■ **Input for this task**

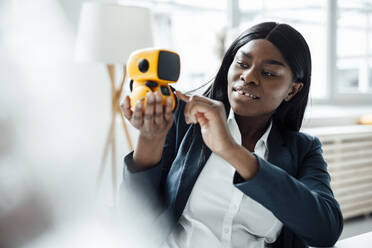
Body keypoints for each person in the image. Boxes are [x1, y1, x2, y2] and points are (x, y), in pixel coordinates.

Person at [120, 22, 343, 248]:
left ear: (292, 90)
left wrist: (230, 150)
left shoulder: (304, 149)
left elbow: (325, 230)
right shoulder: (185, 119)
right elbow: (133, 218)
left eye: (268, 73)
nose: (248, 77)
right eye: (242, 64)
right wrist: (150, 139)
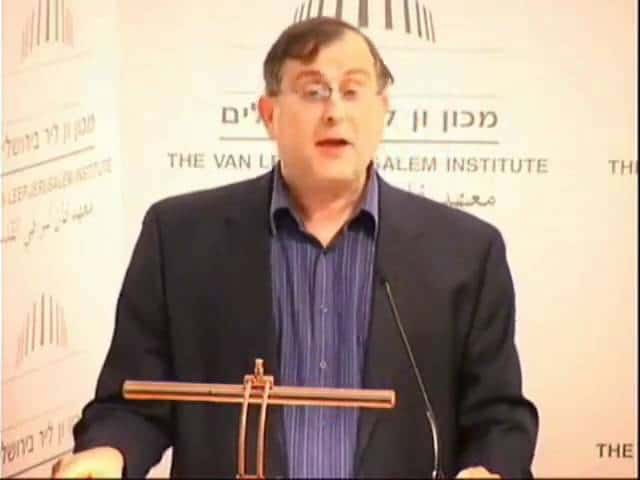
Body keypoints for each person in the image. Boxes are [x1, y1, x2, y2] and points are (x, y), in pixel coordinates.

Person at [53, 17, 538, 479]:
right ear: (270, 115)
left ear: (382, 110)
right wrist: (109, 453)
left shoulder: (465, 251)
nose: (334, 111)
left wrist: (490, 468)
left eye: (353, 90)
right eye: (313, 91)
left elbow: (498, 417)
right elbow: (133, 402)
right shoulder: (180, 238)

■ **What is being asked**
A word-for-word retyping of the material above is expected, without pictures.

■ **Exercise output**
Body keypoints for each person in the image. Boxes are [x1, y1, x2, y2] and points are (x, y), in pixel coordinates.

Person at [120, 22, 343, 248]:
left ear: (292, 90)
left wrist: (230, 150)
left shoulder: (304, 149)
left elbow: (325, 230)
right shoulder: (185, 119)
right elbow: (133, 218)
left eye: (268, 73)
nose: (248, 77)
right eye: (242, 64)
right wrist: (150, 139)
Body keypoints for each person in the image. Boxes are [x1, y1, x2, y2] and points are (x, y), in pixel coordinates.

Person at [53, 17, 538, 479]:
right ear: (270, 115)
left ear: (382, 110)
right wrist: (109, 453)
left shoulder: (465, 251)
nose: (334, 111)
left wrist: (490, 468)
left eye: (353, 90)
right eye: (313, 91)
left elbow: (498, 417)
right elbow: (133, 402)
right shoulder: (180, 238)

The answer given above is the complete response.